The courtyard has two bleaching greens, one on each side of the chapel.

=== Gates ===
The old Begijnesloot gate, restored in 1907, dates from 1574 and has a gable stone depicting Saint Ursula, patron saint of the Amsterdam beguines. The Spui gate from about 1725 was replaced by the present gatehouse in the 19th century. The Begijnhof has a great number of gable stones, many of which show a strong Roman Catholic character.

== Religious strife ==
After the Alteration (Protestant takeover) of 1578, when Amsterdam came under Calvinist rule, the Begijnhof was the only Roman Catholic institution to be allowed to remain in existence. This was because the houses were the beguines' private property. The Chapel, however, was closed and lay empty for around 30 years before being ceded to the English Presbyterians, and since that time has been alluded to as the "English Church". Several of the pulpit panels were designed by Piet Mondrian.

=== A clandestine church ===
In 1671, the architect Philip Vingboons converted two dwellings opposite the Chapel entrance into a schuilkerk, or conventicle church, for Catholics, the Church of the Saints John and Ursula, named after the patron saints of the Begijnhof. This church was kept secret, as was demanded by the city government, and could not be recognized as a church from the outside. In 1908 this became the Miracle Church, after the original Miracle Church had been deliberately destroyed by its Protestant owners.

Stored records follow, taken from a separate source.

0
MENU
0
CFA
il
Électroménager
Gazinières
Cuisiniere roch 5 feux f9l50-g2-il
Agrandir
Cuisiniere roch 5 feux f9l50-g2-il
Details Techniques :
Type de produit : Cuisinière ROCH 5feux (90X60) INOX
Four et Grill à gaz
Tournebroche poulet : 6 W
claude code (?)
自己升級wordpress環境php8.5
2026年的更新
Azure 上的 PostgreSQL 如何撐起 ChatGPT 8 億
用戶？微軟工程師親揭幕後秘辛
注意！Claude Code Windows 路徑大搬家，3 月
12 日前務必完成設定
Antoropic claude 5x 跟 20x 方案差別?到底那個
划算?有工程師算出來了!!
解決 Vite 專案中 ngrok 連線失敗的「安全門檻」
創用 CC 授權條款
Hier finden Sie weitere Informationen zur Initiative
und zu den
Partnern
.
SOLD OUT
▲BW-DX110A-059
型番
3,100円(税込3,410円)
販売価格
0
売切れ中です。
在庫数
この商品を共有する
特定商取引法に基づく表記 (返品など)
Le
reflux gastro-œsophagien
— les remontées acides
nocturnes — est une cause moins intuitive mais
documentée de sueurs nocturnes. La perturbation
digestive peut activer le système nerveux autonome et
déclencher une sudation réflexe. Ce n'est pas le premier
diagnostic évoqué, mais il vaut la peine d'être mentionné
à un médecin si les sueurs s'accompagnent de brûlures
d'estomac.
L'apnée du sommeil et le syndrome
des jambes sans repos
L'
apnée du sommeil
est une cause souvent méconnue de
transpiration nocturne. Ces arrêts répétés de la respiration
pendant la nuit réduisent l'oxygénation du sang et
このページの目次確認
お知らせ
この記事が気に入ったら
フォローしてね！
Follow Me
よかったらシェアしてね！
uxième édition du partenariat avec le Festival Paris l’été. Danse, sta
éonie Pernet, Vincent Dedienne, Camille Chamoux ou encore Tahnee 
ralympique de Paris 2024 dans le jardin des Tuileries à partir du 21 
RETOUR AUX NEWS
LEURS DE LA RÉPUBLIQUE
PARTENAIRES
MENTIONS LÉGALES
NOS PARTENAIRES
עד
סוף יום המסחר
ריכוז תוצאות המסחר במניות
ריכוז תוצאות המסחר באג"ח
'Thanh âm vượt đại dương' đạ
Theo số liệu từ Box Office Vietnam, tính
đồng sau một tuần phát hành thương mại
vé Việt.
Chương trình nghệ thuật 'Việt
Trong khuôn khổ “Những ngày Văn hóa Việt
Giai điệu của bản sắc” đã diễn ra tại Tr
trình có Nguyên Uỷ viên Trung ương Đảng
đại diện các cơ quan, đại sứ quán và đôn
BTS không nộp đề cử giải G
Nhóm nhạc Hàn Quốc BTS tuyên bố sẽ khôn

=== Buried in the gutter ===
The most famous beguine in the Begijnhof's history is sister Cornelia Arens, who died on 14 October 1654. (Her date of birth is unknown, but she professed the vows of chastity and the Catholic faith on 6 July 1621.) Rather than be laid to rest in the Chapel, which she considered "desecrated" by Presbyterians, she chose to be buried in the gutter of the court. Legend has it that contrary to her wish, she was in fact buried in the Chapel, but her coffin was found in the adjoining gutter the following day. This happened on two more occasions, until she was at last laid to rest in the gutter. Another version of the legend is that her soul found no peace and roamed the court at night until she was buried in the gutter.

=== The last beguine ===
"Sister Antonia", whose original name was Agatha Kaptein, was born on 13 April 1887 at Akersloot. The last beguine, she died on 23 May 1971 at the age of 84. She was buried in the Sisters' Grave in the St. Barbara's Roman Catholic Cemetery in Amsterdam on 26 May of the same year.

== Renovation ==
Until its renovation in 1979, the court had 140 dwellings — some 110 of them consisting of a single room, and about 25 comprising two. The occupants likewise numbered 140. The renovations enlarged the houses to two or three rooms. Since that time, the number of female inhabitants has been an unvaried 105.